第九章.随都血案

成周颂 鄂公子

翌日寅时,姬昭拖着疲惫不堪的身体回到了自己的寝殿。

虽然自己又困又累,但辗转反侧就是难以入眠,脑子里一直回放着刚才军议的场景。

此次兵分两路救援,贵在以有备打无备,所以保密工作就显得尤为重要。因此,参会人员便只有随侯、上大夫季逵、中大夫曾伯、世子姬昭、长公子姬恪五人。不过后面这两人只是列席,说白了也就是两个摆设而已。

姬昭虽然跪坐一夜,腿都快跪废了,但心情还是颇为紧张激动的。毕竟这是他前世今生第一次参加军事会议。

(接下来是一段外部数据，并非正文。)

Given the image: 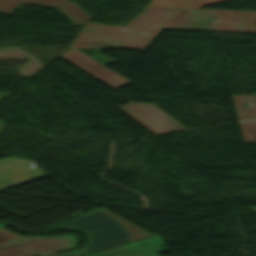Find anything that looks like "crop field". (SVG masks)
I'll return each mask as SVG.
<instances>
[{
    "label": "crop field",
    "mask_w": 256,
    "mask_h": 256,
    "mask_svg": "<svg viewBox=\"0 0 256 256\" xmlns=\"http://www.w3.org/2000/svg\"><path fill=\"white\" fill-rule=\"evenodd\" d=\"M79 249L73 250V251H68V252H63L59 254H54V255H49V256H77Z\"/></svg>",
    "instance_id": "crop-field-13"
},
{
    "label": "crop field",
    "mask_w": 256,
    "mask_h": 256,
    "mask_svg": "<svg viewBox=\"0 0 256 256\" xmlns=\"http://www.w3.org/2000/svg\"><path fill=\"white\" fill-rule=\"evenodd\" d=\"M238 120L256 119V96L233 95Z\"/></svg>",
    "instance_id": "crop-field-10"
},
{
    "label": "crop field",
    "mask_w": 256,
    "mask_h": 256,
    "mask_svg": "<svg viewBox=\"0 0 256 256\" xmlns=\"http://www.w3.org/2000/svg\"><path fill=\"white\" fill-rule=\"evenodd\" d=\"M118 107L155 135L186 130L152 104L130 103Z\"/></svg>",
    "instance_id": "crop-field-5"
},
{
    "label": "crop field",
    "mask_w": 256,
    "mask_h": 256,
    "mask_svg": "<svg viewBox=\"0 0 256 256\" xmlns=\"http://www.w3.org/2000/svg\"><path fill=\"white\" fill-rule=\"evenodd\" d=\"M60 57L109 85L110 87L116 89L118 87L124 86L131 83L127 79L123 78L119 74L100 64L99 62L93 60L87 55L81 53L76 49H69Z\"/></svg>",
    "instance_id": "crop-field-7"
},
{
    "label": "crop field",
    "mask_w": 256,
    "mask_h": 256,
    "mask_svg": "<svg viewBox=\"0 0 256 256\" xmlns=\"http://www.w3.org/2000/svg\"><path fill=\"white\" fill-rule=\"evenodd\" d=\"M19 3L57 7L78 25L92 18L76 3L67 0H0V12L11 14Z\"/></svg>",
    "instance_id": "crop-field-8"
},
{
    "label": "crop field",
    "mask_w": 256,
    "mask_h": 256,
    "mask_svg": "<svg viewBox=\"0 0 256 256\" xmlns=\"http://www.w3.org/2000/svg\"><path fill=\"white\" fill-rule=\"evenodd\" d=\"M248 208H249V209H251L253 212H255V213H256V207L249 206Z\"/></svg>",
    "instance_id": "crop-field-14"
},
{
    "label": "crop field",
    "mask_w": 256,
    "mask_h": 256,
    "mask_svg": "<svg viewBox=\"0 0 256 256\" xmlns=\"http://www.w3.org/2000/svg\"><path fill=\"white\" fill-rule=\"evenodd\" d=\"M59 227H72L89 233L91 241L85 254L153 236L102 207L81 214Z\"/></svg>",
    "instance_id": "crop-field-2"
},
{
    "label": "crop field",
    "mask_w": 256,
    "mask_h": 256,
    "mask_svg": "<svg viewBox=\"0 0 256 256\" xmlns=\"http://www.w3.org/2000/svg\"><path fill=\"white\" fill-rule=\"evenodd\" d=\"M3 226V225H0V227Z\"/></svg>",
    "instance_id": "crop-field-15"
},
{
    "label": "crop field",
    "mask_w": 256,
    "mask_h": 256,
    "mask_svg": "<svg viewBox=\"0 0 256 256\" xmlns=\"http://www.w3.org/2000/svg\"><path fill=\"white\" fill-rule=\"evenodd\" d=\"M256 12L179 9L163 28L254 32Z\"/></svg>",
    "instance_id": "crop-field-3"
},
{
    "label": "crop field",
    "mask_w": 256,
    "mask_h": 256,
    "mask_svg": "<svg viewBox=\"0 0 256 256\" xmlns=\"http://www.w3.org/2000/svg\"><path fill=\"white\" fill-rule=\"evenodd\" d=\"M163 239L157 236L128 245L89 254L87 256H160L157 252L170 250L162 248Z\"/></svg>",
    "instance_id": "crop-field-9"
},
{
    "label": "crop field",
    "mask_w": 256,
    "mask_h": 256,
    "mask_svg": "<svg viewBox=\"0 0 256 256\" xmlns=\"http://www.w3.org/2000/svg\"><path fill=\"white\" fill-rule=\"evenodd\" d=\"M176 10L146 7L125 27L87 22L69 48L142 49L155 36L151 33L158 32Z\"/></svg>",
    "instance_id": "crop-field-1"
},
{
    "label": "crop field",
    "mask_w": 256,
    "mask_h": 256,
    "mask_svg": "<svg viewBox=\"0 0 256 256\" xmlns=\"http://www.w3.org/2000/svg\"><path fill=\"white\" fill-rule=\"evenodd\" d=\"M18 236L5 228L0 229V256H40L54 254L57 251L73 248L76 238L71 235L59 237Z\"/></svg>",
    "instance_id": "crop-field-4"
},
{
    "label": "crop field",
    "mask_w": 256,
    "mask_h": 256,
    "mask_svg": "<svg viewBox=\"0 0 256 256\" xmlns=\"http://www.w3.org/2000/svg\"><path fill=\"white\" fill-rule=\"evenodd\" d=\"M224 0H152L148 6L198 8Z\"/></svg>",
    "instance_id": "crop-field-11"
},
{
    "label": "crop field",
    "mask_w": 256,
    "mask_h": 256,
    "mask_svg": "<svg viewBox=\"0 0 256 256\" xmlns=\"http://www.w3.org/2000/svg\"><path fill=\"white\" fill-rule=\"evenodd\" d=\"M245 143H256V121L239 123Z\"/></svg>",
    "instance_id": "crop-field-12"
},
{
    "label": "crop field",
    "mask_w": 256,
    "mask_h": 256,
    "mask_svg": "<svg viewBox=\"0 0 256 256\" xmlns=\"http://www.w3.org/2000/svg\"><path fill=\"white\" fill-rule=\"evenodd\" d=\"M30 161L8 158L0 160V191L46 177Z\"/></svg>",
    "instance_id": "crop-field-6"
}]
</instances>
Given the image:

‘北绥南靖’是这次军议决定的作战方略。当中大夫曾伯提出方略构想时,姬昭心里立马联想到了二战时期的德国。

具体方案就是立即征召国人组建两支部队。一支向北快速推进,陈兵随邓边境,通过武力恫吓和外交手段双管齐下,迫使邓国从申境撤兵。

另一支则迅速南下援轸,同时派出外交人员联系郧、贰两国。争取抢在楚军到来之前,三国协同轸军完成军事布防。

两支部队的战略侧重点在于,北线部队既要在最短时间内完成既定目标,同时还不能与邓国真正开战。而南线部队则需在抵达后,第一时间完成四国联军的整合、协同等相关工作。然后坚壁清野,尽量拖到北军完成既定任务,南下回援后再与楚军展开决战。

所以北军除了由随侯亲自领军外,在军力配比和兵员数量上也要优于南军,如此才能给邓国造成强大的军事威压和外交压力。

而南军这次则由中大夫曾伯领军。至于为何不是上大夫季逵,随侯给出的理由是需要他镇抚国中,居中调度。

但姬昭心里十分清楚,无非是‘忌惮’二字作祟。刚经历国中闹得沸沸扬扬的盟齐风波,随侯此刻是万万不会再将兵权交给他的。

姬昭叹息一声,翻了个身正准备入睡时,突然一名婢女轻声走到姬昭床前,隔着围幔说道:“世子,君上急召。”

姬昭心中一怔,军议刚刚结束,国君这会儿又急召自己过去,难不成是有什么变故?

匆匆裹上一件轻裘,在寺人的引领下,姬昭再次来到随侯寝殿外。人还没靠近殿门,就已听到国君的叱喝声。

姬昭稳了稳心神,这才拿眼示意门口值守的寺人唱名。

趣步入殿后,姬昭也不敢抬头,借着揖拜之机偷偷打量了一眼四周,原来长公子和两位大夫也被召了回来。殿中还缚手跪着一个自己没见过的人。

“外臣愿折微命,以暂熄上国雷霆之怒。”

姬昭刚准备落座,下跪之人就开口说话了,正是轸国公子偃兹的门客寒汲。

“哼!外臣?你一个门客,也配自称外臣。说!你们究竟为何要这样做?”随侯气急败坏道。

“适才馆吏来报,申国行人姜奂及其仆从均死在偃兹的房里。公子偃兹已于夜半逃出城去,等巡城卫卒赶到时,房中只剩下此人。”长公子小声在姬昭身边描述着事情的来龙去脉。

姬昭闻言一惊,心想这胆子也太大了吧?就这么明目张胆的杀人?再说申时一过,内外城门就已关闭,他是怎么逃出去的?

长公子好像看出了他的疑惑,冲他努了努嘴,姬昭这才看到不远处托盘上盛着一个木匣。

“刚送进来的,那名收贿门吏的头”

长公子不解释还好,当姬昭再次看向木匣时,胸中顿时泛起一阵恶心,若不是怕君前失仪,早就把吃的东西都给吐出来了。

正当姬昭还在拼命压制作呕的冲动时,只听寒汲语气坚定的说道:“不杀申使,敝邑危矣!”